Sept. 28 – At a quarter ’til 8 p.m., fire teams were sent to the field adjacent the Winn Brook Elementary School where they found a white plastic trash barrel on fire. Fire personnel made quick work of the blaze and the Highway Department was asked to remove and clean up the debris.
Belmont Light in charge
Sept 29 – A little after 8 a.m., Engine 2 was sent to Pleasant Street near Cityside Subaru for reports of arching electrical wires. Belmont Light was also on the scene, cutting power to the line and putting out a small fire on the line with an extinguisher.

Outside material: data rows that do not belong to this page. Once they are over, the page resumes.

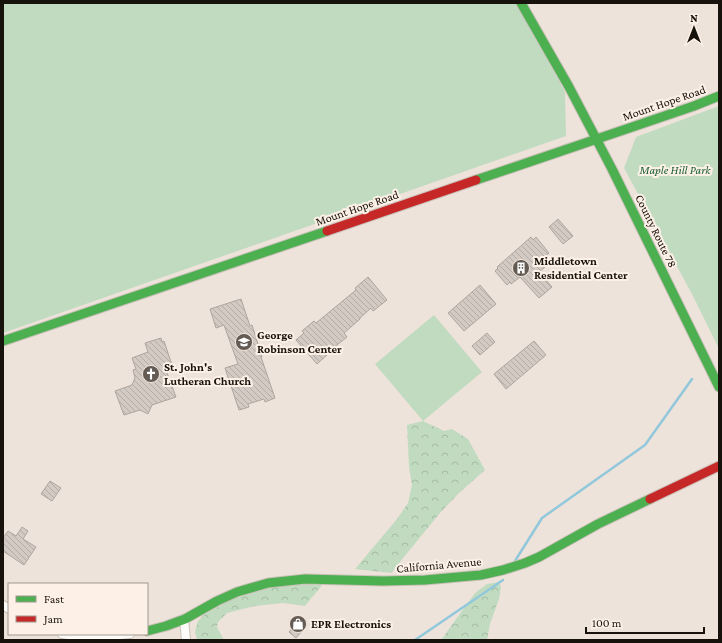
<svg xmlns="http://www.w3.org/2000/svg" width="722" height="643" viewBox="0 0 722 643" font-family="'Crimson Pro',serif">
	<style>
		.forest { fill: url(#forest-crowns) }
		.green { fill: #c1dbc0 }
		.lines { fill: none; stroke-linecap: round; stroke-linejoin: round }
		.stream { stroke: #92c8db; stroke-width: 2.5 }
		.building { fill: url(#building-back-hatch); stroke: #aea59f }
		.street-casing { stroke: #cac1ba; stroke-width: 10 }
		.fast-casing { stroke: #cac1ba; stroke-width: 11 }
		.jam-casing { stroke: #cac1ba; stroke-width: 11 }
		.street { stroke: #fcfbf9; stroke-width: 8 }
		.fast { stroke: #4caf50; stroke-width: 9 }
		.jam { stroke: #c62828; stroke-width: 9 }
		.labels { text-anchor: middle; stroke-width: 4; stroke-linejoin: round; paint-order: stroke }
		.street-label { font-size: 12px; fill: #18120c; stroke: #fdf1e7 }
		.park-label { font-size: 12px; font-style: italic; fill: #185d33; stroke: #fdf1e7 }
		.poi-label { font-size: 12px; font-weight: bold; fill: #18120c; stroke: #fdf1e7; text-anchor: start }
	</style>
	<defs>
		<pattern id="forest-crowns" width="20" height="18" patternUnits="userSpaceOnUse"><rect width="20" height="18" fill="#c1dbc0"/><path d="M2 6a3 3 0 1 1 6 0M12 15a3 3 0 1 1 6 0" fill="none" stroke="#a5bba4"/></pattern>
		<pattern id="building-back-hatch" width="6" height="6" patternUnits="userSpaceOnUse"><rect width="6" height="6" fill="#d2cac3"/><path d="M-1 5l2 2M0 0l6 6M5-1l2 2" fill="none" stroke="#b4aca6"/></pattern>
	</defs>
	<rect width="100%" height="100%" fill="#eee3da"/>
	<!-- forest -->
	<g class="forest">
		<polygon points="423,421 444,431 452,429 468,439 485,470 458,494 440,513 391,573 355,569 397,519 408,503 412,485 409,467 407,425"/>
		<polygon points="499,582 501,587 499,599 490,624 487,640 441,640 475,593 487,584"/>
		<polygon points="323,584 305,606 283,603 255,606 227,613 218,622 217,627 224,640 197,640 195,632 198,621 205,614 232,599 276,586"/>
	</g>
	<!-- green -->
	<g class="green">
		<polygon points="3,3 518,3 565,92 566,136 3,333"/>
		<polygon points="719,106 719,349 693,296 624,168 636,137"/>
		<polygon points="434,315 482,372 423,421 375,364"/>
	</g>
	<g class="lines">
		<!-- stream -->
		<g class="stream">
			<polyline points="515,561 542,518 645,445 692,379"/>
			<polyline points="415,640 503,580"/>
		</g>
	</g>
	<!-- building -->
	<g class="building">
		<polygon points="558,219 573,236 563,244 549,227"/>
		<polygon points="531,237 533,240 536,237 549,253 539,261 545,267 539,272 552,287 539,298 520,277 511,284 510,282 507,285 495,271 498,268 497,267"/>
		<polygon points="368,277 387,300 373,311 371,308 360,318 360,319 344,333 347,337 327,353 328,354 317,364 296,340 304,333 302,331 314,321 316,323 356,290 355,288"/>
		<polygon points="480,285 496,304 464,331 448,313"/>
		<polygon points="241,299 250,326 252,325 262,357 261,357 275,398 265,402 264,399 248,404 249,407 239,410 225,368 238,364 224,325 216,328 210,309"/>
		<polygon points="487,333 495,342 480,355 472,346"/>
		<polygon points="161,338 162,342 164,341 173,368 166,370 176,397 152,405 148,414 140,410 124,415 115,391 132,385 135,378 133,370 136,369 132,358 148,352 145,343"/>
		<polygon points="534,341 546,355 506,389 494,374"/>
		<polygon points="50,481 61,488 52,501 41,494"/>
		<polygon points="22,527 28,531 23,539 36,547 24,565 3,551 3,538 8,531 16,536"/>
		<polygon points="300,619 307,625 296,638 289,632"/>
	</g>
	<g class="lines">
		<!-- street casing -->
		<g class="street-casing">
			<g id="street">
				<polyline points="3,605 9,609"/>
				<polyline points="184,619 186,640"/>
				<path d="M62,634c23,4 45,3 68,0"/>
			</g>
		</g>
		<!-- fast casing -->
		<g class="fast-casing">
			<g id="fast">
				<polyline points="521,3 569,87 612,169 719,387"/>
				<polyline points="476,180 694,106 719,96"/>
				<polyline points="3,341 327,231"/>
				<polyline points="147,631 166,626 185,619 217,601 237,592 268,583 305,579 383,581 425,580 481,575 503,570 525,563 539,557 598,524 650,499"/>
			</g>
		</g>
		<!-- jam casing -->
		<g class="jam-casing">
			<g id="jam">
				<polyline points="327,231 476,180"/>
				<polyline points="650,499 719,466"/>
			</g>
		</g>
		<!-- street -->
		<use href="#street" class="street"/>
		<!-- fast -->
		<use href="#fast" class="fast"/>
		<!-- jam -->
		<use href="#jam" class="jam"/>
	</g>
	<!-- icons -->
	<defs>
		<g id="building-disc" transform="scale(0.9)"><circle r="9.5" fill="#635b54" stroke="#fdf1e7"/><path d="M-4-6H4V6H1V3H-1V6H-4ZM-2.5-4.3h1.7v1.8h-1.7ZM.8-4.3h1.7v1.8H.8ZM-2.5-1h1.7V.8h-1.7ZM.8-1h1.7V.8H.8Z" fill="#fff"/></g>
		<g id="school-disc" transform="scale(0.9)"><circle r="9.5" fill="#635b54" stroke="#fdf1e7"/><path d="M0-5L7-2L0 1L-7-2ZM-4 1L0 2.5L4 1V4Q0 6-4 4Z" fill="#fff"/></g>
		<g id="church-disc" transform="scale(0.9)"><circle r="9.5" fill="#635b54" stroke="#fdf1e7"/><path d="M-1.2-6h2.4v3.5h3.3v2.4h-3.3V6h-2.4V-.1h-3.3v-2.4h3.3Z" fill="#fff"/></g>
		<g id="shop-disc" transform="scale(0.9)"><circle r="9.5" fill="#635b54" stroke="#fdf1e7"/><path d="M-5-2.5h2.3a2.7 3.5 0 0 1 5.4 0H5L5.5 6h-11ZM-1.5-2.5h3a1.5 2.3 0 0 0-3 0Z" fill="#fff"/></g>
	</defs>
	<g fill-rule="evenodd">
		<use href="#building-disc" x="521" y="268"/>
		<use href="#school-disc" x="244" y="342"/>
		<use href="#church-disc" x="151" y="374"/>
		<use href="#shop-disc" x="298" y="624"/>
	</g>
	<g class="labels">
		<!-- street labels -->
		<g class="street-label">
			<text transform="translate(664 103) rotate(-19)" y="4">Mount Hope Road</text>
			<text transform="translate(357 208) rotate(-19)" y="4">Mount Hope Road</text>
			<text transform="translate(656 231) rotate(64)" y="4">County Route 78</text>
			<text transform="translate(439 565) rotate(-5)" y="4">California Avenue</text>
		</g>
		<!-- park labels -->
		<g class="park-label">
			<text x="675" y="174">Maple Hill Park</text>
		</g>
		<!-- poi labels -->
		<g class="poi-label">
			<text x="534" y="265">Middletown<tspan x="534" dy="14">Residential Center</tspan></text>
			<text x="257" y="339">George<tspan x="257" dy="14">Robinson Center</tspan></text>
			<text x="164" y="371">St. John's<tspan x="164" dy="14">Lutheran Church</tspan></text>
			<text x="311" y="628">EPR Electronics</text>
		</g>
	</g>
	<!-- border -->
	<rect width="722" height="643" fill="none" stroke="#18120c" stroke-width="8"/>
	<!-- legend -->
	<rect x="8" y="583" width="140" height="52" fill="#fdf1e7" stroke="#a1988f"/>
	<rect x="16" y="596" width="20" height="6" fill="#4caf50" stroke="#a1988f"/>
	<text x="44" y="603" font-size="12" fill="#18120c">Fast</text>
	<rect x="16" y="616" width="20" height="6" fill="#c62828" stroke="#a1988f"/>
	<text x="44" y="623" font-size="12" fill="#18120c">Jam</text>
	<!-- north arrow -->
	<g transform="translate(694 28)" stroke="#fdf1e7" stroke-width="3" paint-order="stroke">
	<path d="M0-3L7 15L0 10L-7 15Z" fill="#18120c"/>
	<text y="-6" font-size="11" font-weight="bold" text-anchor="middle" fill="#18120c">N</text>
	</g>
	<!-- scale -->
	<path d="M586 627v6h118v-6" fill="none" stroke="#18120c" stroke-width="2"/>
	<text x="592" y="627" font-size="12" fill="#18120c" stroke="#fdf1e7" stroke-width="3" paint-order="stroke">100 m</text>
</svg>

Gas issues in the basement
Sept. 29 – A minute before 5 p.m., Engine 2 took off to a School Street address to investigate a carbon monoxide alarm going off. The homeowner said the basement CO detector displayed readings of 25 parts per million, a bit too high to hang around. While the homeowner’s detector was outdated (the model was last manufactured in 1995), there was some gas in the basement, about 10 ppm; there was normal readings on the first and second floors. Personnel decided to shut down the burner and the separate heating unit and red tagged them for service. After the building was ventilated, a second set of readings were conducted and it turned out normal.

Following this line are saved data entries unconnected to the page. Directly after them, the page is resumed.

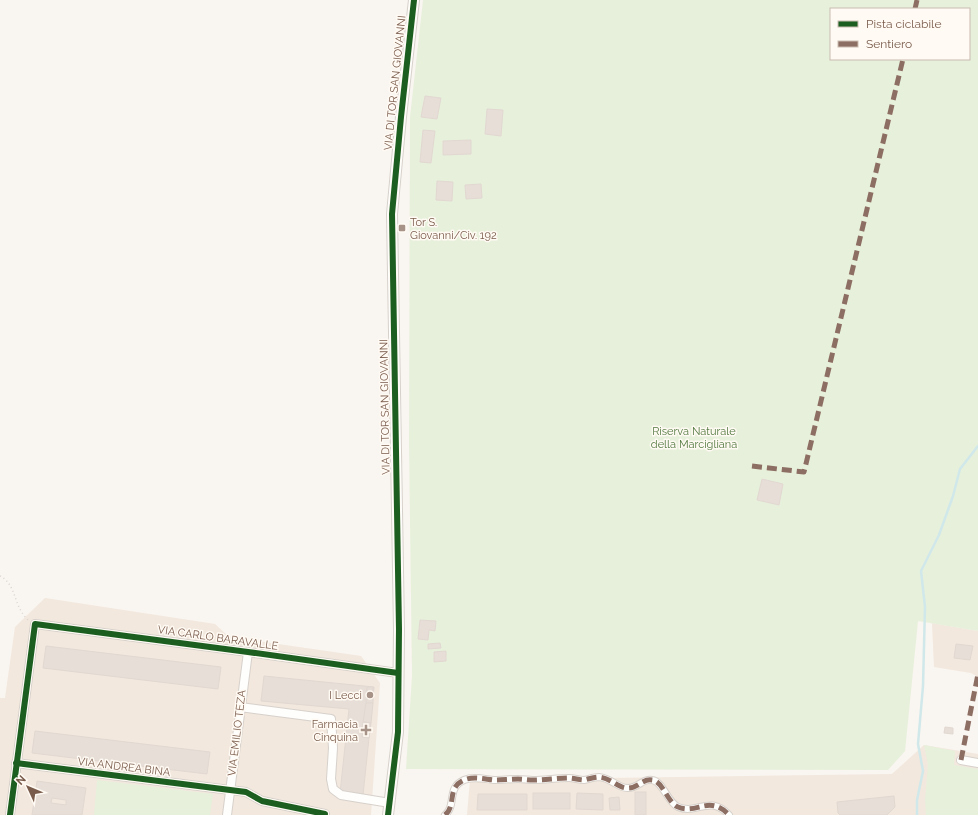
<svg xmlns="http://www.w3.org/2000/svg" width="978" height="815" font-family="Raleway,sans-serif">
	<style>
		.residential { fill: #f2e8de }
		.green { fill: #e7f0db; fill-rule: evenodd }
		.lines { fill: none; stroke-linecap: round; stroke-linejoin: round }
		.stream { stroke: #d0e8ea; stroke-width: 2.5 }
		.building { fill: #e6ded7; stroke: #e2d8d2; fill-rule: evenodd }
		.pedestrian-casing { stroke: #d7d1cb; stroke-width: 8 }
		.minor-casing { stroke: #d7d1cb; stroke-width: 10 }
		.tertiary-casing { stroke: #d7d1cb; stroke-width: 12 }
		.path { stroke: #dcd5d0; stroke-width: 1.5; stroke-dasharray: 1 3; stroke-linecap: butt }
		.pedestrian { stroke: #fefefd; stroke-width: 6 }
		.minor { stroke: #fefefd; stroke-width: 8 }
		.tertiary { stroke: #fefefd; stroke-width: 10 }
		.quiet { stroke: #8d6e63; stroke-width: 5; stroke-dasharray: 10 5; stroke-linecap: butt }
		.cycleway-casing { stroke: #fffaf3; stroke-width: 8 }
		.cycleway { stroke: #1b5e20; stroke-width: 6 }
		.poi-dot { fill: #a69286; stroke: #fffaf3; stroke-width: 1.5 }
		.labels { text-anchor: middle; dominant-baseline: central; stroke-width: 3; stroke-linejoin: round; paint-order: stroke }
		.street-label { font-size: 11px; fill: #7a5c4d; stroke: #fffaf3 }
		.poi-label { font-size: 11px; fill: #7a5c4d; stroke: #fffaf3; text-anchor: end }
		.park-label { font-size: 11px; fill: #537a41; stroke: #fffaf3 }
	</style>
	<rect width="100%" height="100%" fill="#f9f5f0"/>
	<g class="residential">
		<path d="M45 598 215 624 229 637 361 656 380 683 371 815H0V698H5L15 627Z"/>
		<path d="M932 623 978 631V677L971 673 934 667Z"/>
		<path d="M924 745 978 754V815H467L470 780 892 774Z"/>
	</g>
	<g class="green">
		<path d="M423 0H978V631L918 621 905 751 888 770 406 769 412 676 409 441 410 117ZM831 9H969V59H831Z"/>
		<path d="M924 745 955 751 954 765 978 769V815H926L925 800 928 765Z"/>
		<path d="M97 780 213 794 210 815H94Z"/>
	</g>
	<g class="lines">
		<path class="stream" d="M917 815V800L923 771 918 744 923 686 925 607 921 571 939 535 953 496 960 469 978 446"/>
	</g>
	<g class="building">
		<path d="M425 96 441 98 437 119 421 117Z"/>
		<path d="M487 109 503 110 501 136 485 134Z"/>
		<path d="M423 130 435 131 431 163 420 162Z"/>
		<path d="M471 140V154L443 155V141Z"/>
		<path d="M437 181 453 182 452 201 436 200Z"/>
		<path d="M481 184 482 198 466 199 465 185Z"/>
		<path d="M762 479 783 484 779 505 757 500Z"/>
		<path d="M420 620 436 621 435 631 429 630 428 640 418 639Z"/>
		<path d="M440 643 441 648 428 649V644Z"/>
		<path d="M956 644 973 646 970 660 954 658Z"/>
		<path d="M46 646 221 667 218 689 43 668Z"/>
		<path d="M446 651V661L434 662V652Z"/>
		<path d="M264 676 374 687 369 738 363 795 340 793 349 709 261 701Z"/>
		<path d="M367 687H373V703H366Z"/>
		<path d="M366 703H373L371 723 363 722Z"/>
		<path d="M363 722 371 723 369 738 362 737Z"/>
		<path d="M945 727 953 728V734L944 733Z"/>
		<path d="M35 731 210 752 207 774 32 753Z"/>
		<path d="M37 781 86 788 82 815H32ZM52 798 66 800V805L51 803Z"/>
		<rect x="635" y="792" width="11" height="23"/>
		<rect x="533" y="793" width="37" height="16"/>
		<path d="M577 793 603 794V810L576 809Z"/>
		<path d="M478 794H527V810H477Z"/>
		<path d="M894 796 895 807 887 815H840L838 813 837 802Z"/>
		<path d="M619 797 620 810H610L609 798Z"/>
	</g>
	<g class="lines">
		<g class="pedestrian-casing">
			<path id="pedestrian" d="M445 815C457 805 446 788 464 780 473 776 484 779 494 780 502 780 510 779 518 779 523 779 528 780 533 780 545 780 557 778 569 778 574 778 579 780 584 780 589 779 594 777 599 777 611 778 618 788 627 788 637 789 643 778 652 780 663 781 667 802 678 807 697 815 709 794 729 815"/>
		</g>
		<g class="minor-casing">
			<g id="minor">
				<path d="M240 707 331 719 333 748 331 779 333 789 341 795 390 803"/>
				<path d="M961 760 978 763"/>
				<path d="M16 763 246 792 262 801 325 814"/>
				<path d="M10 815 35 624 248 652 398 673"/>
				<path d="M227 815 248 652"/>
			</g>
		</g>
		<g class="tertiary-casing">
			<path id="tertiary" d="M388 815 398 732 399 629 392 214 401 117 414 0"/>
		</g>
		<path class="path" d="M0 576C13 582 14 598 20 609 22 613 25 617 28 620"/>
		<use href="#pedestrian" class="pedestrian"/>
		<use href="#minor" class="minor"/>
		<use href="#tertiary" class="tertiary"/>
		<g class="quiet">
			<path d="M915 9 917 0"/>
			<path d="M752 466 804 472 903 59"/>
			<path d="M961 760 978 674"/>
			<path d="M445 815C457 805 446 788 464 780 473 776 484 779 494 780 502 780 510 779 518 779 523 779 528 780 533 780 545 780 557 778 569 778 574 778 579 780 584 780 589 779 594 777 599 777 611 778 618 788 627 788 637 789 643 778 652 780 663 781 667 802 678 807 697 815 709 794 729 815"/>
		</g>
		<g class="cycleway-casing">
			<g id="cycleway">
				<path d="M16 763 246 792 262 801 325 814"/>
				<path d="M10 815 35 624 248 652 398 673"/>
				<path d="M388 815 398 732 399 629 392 214 401 117 414 0"/>
			</g>
		</g>
		<use href="#cycleway" class="cycleway"/>
	</g>
	<g class="poi-dot">
		<rect x="398" y="224" width="8" height="8" rx="2"/>
		<circle cx="370" cy="695" r="4"/>
		<path d="M364 724h4v4h4v4h-4v4h-4v-4h-4v-4h4z"/>
	</g>
	<g class="labels">
		<g class="street-label">
			<text transform="translate(395 83) rotate(-84)">VIA DI TOR SAN GIOVANNI</text>
			<text transform="translate(385 407) rotate(-91)">VIA DI TOR SAN GIOVANNI</text>
			<text transform="translate(218 638) rotate(8)">VIA CARLO BARAVALLE</text>
			<text transform="translate(237 733) rotate(-83)">VIA EMILIO TEZA</text>
			<text transform="translate(124 767) rotate(7)">VIA ANDREA BINA</text>
		</g>
		<g class="poi-label">
			<text x="410" y="222" text-anchor="start">Tor S.<tspan x="410" dy="13">Giovanni/Civ. 192</tspan></text>
			<text x="362" y="695">I Lecci</text>
			<text x="358" y="724">Farmacia<tspan x="358" dy="13">Cinquina</tspan></text>
		</g>
		<g class="park-label">
			<text x="694" y="431">Riserva Naturale<tspan x="694" dy="13">della Marcigliana</tspan></text>
		</g>
	</g>
	<rect x="830" y="8" width="140" height="52" fill="#fffaf3" stroke="#cabbb1"/>
	<rect x="838" y="21" width="20" height="6" fill="#1b5e20" stroke="#cabbb1"/>
	<text x="866" y="28" font-size="12" fill="#7a5c4d">Pista ciclabile</text>
	<rect x="838" y="41" width="20" height="6" fill="#8d6e63" stroke="#cabbb1"/>
	<text x="866" y="48" font-size="12" fill="#7a5c4d">Sentiero</text>
	<g transform="translate(28 787) rotate(314)" stroke="#fffaf3" stroke-width="3" paint-order="stroke">
	<path d="M0-3L7 15L0 10L-7 15Z" fill="#7a5c4d"/>
	<text y="-6" font-size="11" font-weight="bold" text-anchor="middle" fill="#7a5c4d">N</text>
	</g>
</svg>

The first of many flue calls this season
Oct. 2 – At just about 2:20 p.m., the department went hurrying to a York Road house after a report the house was full of smoke. The Engine 1 crew entered the house and discovered that someone hadn’t open the chimney flue before starting a fire in the fireplace. The result: heavy smoke throughout building. Personnel from Engine 1 and Ladder 1 extinguished the fire and ventilated the building.
Caught in time
Oct. 2 – At 5:35 p.m., fire crews set off to the Baptist Church on Lexington Street after a building fire alarm rang. On arrival, the crew from Engine 1 discovered the cause: an overheated light ballast behind the stage. The light was shut off, just in time.
Too many cooks
Oct. 3 – A quarter ’til 9 a.m., all fire companies headed to a two family on Waverley Street in which smoke was coming out of a second-floor window. They arrived to find the resident of the second floor resident waiting on the street. The Engine 1 crew went inside to investigated while personnel from Rescue 1 evacuated the first-floor occupant. Turned out the blaze was a cooking fire. Ladder 1 assisted Engine 1 in venting the second floor and shutting down the stove. Fire officials told the tenant not to use the stove until her appliance was serviced by a licensed professional.
Coal fired, not today
Oct. 3 – At a quarter past 11 a.m., Ladder 1 arrived at Mark & Toni’s Pizza on Trapelo Road in Cushing Square. Not to pick up that day’s lunch special but to investigate a natural gas odor. Since it did smell a little gassy, as a precaution the employees were asked to step outside. While the department and the gas company could not find abnormally high readings using their CO detection equipment, the business’ heating unit was red tagged, just in case. Fire officials spoke further with the business owner and both parties agreed to close the business for the day.
Slow cooking shut down
Oct. 3 – Just after noon, yet another call concerning a possible gas leak, this time in a two-family on Falmouth Street. Turned out the odor was coming from the gas stove on the first floor. Firefighters soon discovered that the oven was on at a low temperature and food was cooking inside. Crews shut off the stove and the gas main before venting the apartment by opening the windows and doors. The department notified National Grid and red tagged the stove for good measure.
It happens to us all
Oct. 3 – At just about 9:20 p.m., fire crews were sent to McLean Hospital due to a fire alarm. The cause: burned popcorn in the microwave.